Uses regex and fuzzy matching on column names and types to select appropriate data generators. No AI model required.

Terminal window
dbsprout generate --engine heuristic
  • Speed: 100K+ rows/sec
  • Quality: ~80% semantic accuracy
  • Dependencies: None (core install)

Uses an AI model to analyze your schema once and produce a DataSpec — a per-column generation plan that is cached and reused.

Terminal window
dbsprout generate --engine spec
  • Speed: First run includes spec generation (<30s embedded, <5s cloud), subsequent runs use cache
  • Quality: High semantic accuracy
  • Dependencies: dbsprout[llm] for embedded, dbsprout[cloud] for cloud providers

Uses NumPy for bulk numeric generation.
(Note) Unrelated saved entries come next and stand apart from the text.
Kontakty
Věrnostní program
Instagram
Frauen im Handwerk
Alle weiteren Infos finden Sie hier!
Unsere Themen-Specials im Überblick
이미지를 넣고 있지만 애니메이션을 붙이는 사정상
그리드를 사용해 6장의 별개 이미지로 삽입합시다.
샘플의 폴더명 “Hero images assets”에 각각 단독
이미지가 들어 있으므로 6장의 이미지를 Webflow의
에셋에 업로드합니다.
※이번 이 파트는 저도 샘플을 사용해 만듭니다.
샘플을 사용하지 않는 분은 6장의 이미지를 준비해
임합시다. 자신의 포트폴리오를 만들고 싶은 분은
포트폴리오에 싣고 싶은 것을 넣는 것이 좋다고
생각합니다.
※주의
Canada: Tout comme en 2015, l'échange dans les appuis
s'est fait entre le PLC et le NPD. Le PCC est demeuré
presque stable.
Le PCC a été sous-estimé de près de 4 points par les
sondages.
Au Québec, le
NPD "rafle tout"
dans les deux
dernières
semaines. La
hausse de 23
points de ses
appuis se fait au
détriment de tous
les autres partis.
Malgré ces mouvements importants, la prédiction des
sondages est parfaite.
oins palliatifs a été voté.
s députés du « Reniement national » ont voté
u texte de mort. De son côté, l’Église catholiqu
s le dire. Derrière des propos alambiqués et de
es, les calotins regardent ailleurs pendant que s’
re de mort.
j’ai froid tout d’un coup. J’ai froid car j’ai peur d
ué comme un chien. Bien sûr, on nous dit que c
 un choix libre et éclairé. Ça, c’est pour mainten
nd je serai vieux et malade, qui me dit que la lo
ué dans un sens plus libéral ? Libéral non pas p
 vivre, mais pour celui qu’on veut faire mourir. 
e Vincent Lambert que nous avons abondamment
Best for tables with many numeric columns.

Terminal window
dbsprout generate --engine vectorized

DBSprout automatically handles foreign key relationships:

  1. Builds a directed dependency graph from FK constraints
  2. Separates self-referencing FKs for special handling
  3. Performs topological sort to determine insertion order
  4. If cycles exist: detects SCCs via Tarjan’s algorithm, finds nullable FKs, defers them
  5. Two-pass insertion: first pass with NULLs for deferred FKs, second pass updates with real values

This ensures 100% FK integrity on every run.

Terminal window
# Global row count
dbsprout generate --rows 5000
# Per-table via config file (dbsprout.toml)
dbsprout.toml
[generation]
default_rows = 1000
[generation.tables.users]
rows = 500
[generation.tables.orders]
rows = 10000
Terminal window
# Same seed = identical output
dbsprout generate --seed 42

Every cell value is derived from a hash-based per-cell seed, making output fully reproducible across runs and machines.